Provided passage -
Lesson 1 - Non-beginner discussion

Of course! Also for anyone else interested (these are the settings I use for Walk with fastai2 as well!):

  • Base (Canvas) Resolution: 1920x1080
  • Output (Scaled) Resolution: 1920x1080
  • Downscale Filter: Bicubic (Sharpened scaling, 16 samples)
  • Common FPS Values: 30
2 Likes

Thank you! :slight_smile:

This is a great question, I am wondering “why” too :slight_smile:

I’ll run some experiments and check emperically

2 Likes

While this isn’t L1 related directly per say, I’m going to be discussing some multi-label ideas that can be applicable to lesson 1, such as what to do to tell your model I don’t know in image classification. This will be done on the zoom chat in ~10 minutes or so

I wanted to post here as there’s not quite a forum for such an idea that would work well I don’t think

1 Like

I am coming! See you there :slight_smile:

1 Like

Just to add to what @muellerzr said:
"
You need to pass to this transform the mean and standard deviation that you want to use; fastai comes with the standard ImageNet mean and standard deviation already defined. (If you do not pass any statistics to the Normalize transform, fastai will automatically calculate them from a single batch of your data.) "
From the book: https://github.com/fastai/fastbook/blob/master/07_sizing_and_tta.ipynb (Just under Normalization).

Data lines -
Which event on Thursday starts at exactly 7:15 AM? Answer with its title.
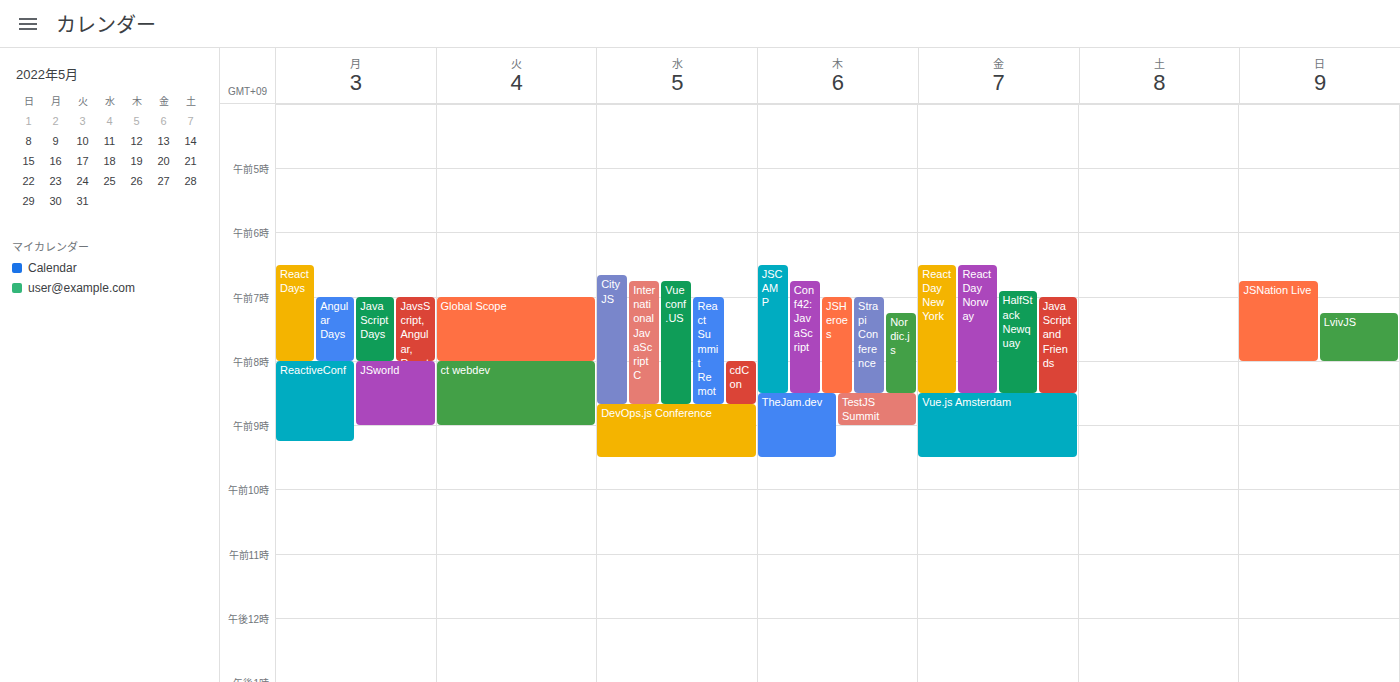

What to do -
**A.** According to the fastai forum thread, what happens if no statistics are passed to the Normalize transform?
**B.** Return the passage of the fastai forum thread between "Just to add" and "(Just under Normalization).", inclusive.
**C.** Resume the fastai lesson 1 forum thread after its final post.

Outputs by task -
**A.** fastai automatically calculates the mean and standard deviation from a single batch of your data.

**B.**
Just to add to what @muellerzr said:
"
You need to pass to this transform the mean and standard deviation that you want to use; fastai comes with the standard ImageNet mean and standard deviation already defined. (If you do not pass any statistics to the Normalize transform, fastai will automatically calculate them from a single batch of your data.) "
From the book: https://github.com/fastai/fastbook/blob/master/07_sizing_and_tta.ipynb (Just under Normalization).

**C.**
I have a question about this part:
"(If you do not pass any statistics to the Normalize transform, fastai will automatically calculate them from a single batch of your data.) "
Why are we doing it on a single batch and not the whole data?
is this because we are doing it on the fly?
Is in’t the imagenet stats calculated on the whole data? or is that on a single batch too?

2 Likes

I think the reasoning here is Jeremy and Sylvain looked into this (as is often done in the library built on finding best practices), and they found that one batch was representative enough for images with what to do. ImageNet stats is the entire ImageNet dataset, yes. (One of them can chime in too if my above assumption is wrong :slight_smile: )

1 Like

Unless you use a very small batch size, one batch is enough to have an estimate of the good stats. This assumes you are prototyping/experimenting on a small dataset. If on a large thing, it’s on you to compute your stats properly and pass the right arguments to Normalize.

3 Likes

What would be a good guideline to what is considered “small” versus “large” dataset in this context? Hundreds of images vs thousands of images? (Or 1,000’s vs 1M?)

I guess it depends on your number of classes more than the size (if you classes are expected to be very different). For instance, on a batch of size 128 on Imagenet, you are very likely to miss 1/10th of the classes, which probably means your stats will be bad. With something like Imagenette (10 classes), even if the same size of Imagenet (and 10 classes), it’s more likely to be close enough of the real stats that your don’t care.
But that’s just me ranting late on a Friday night, so don’t trust what say.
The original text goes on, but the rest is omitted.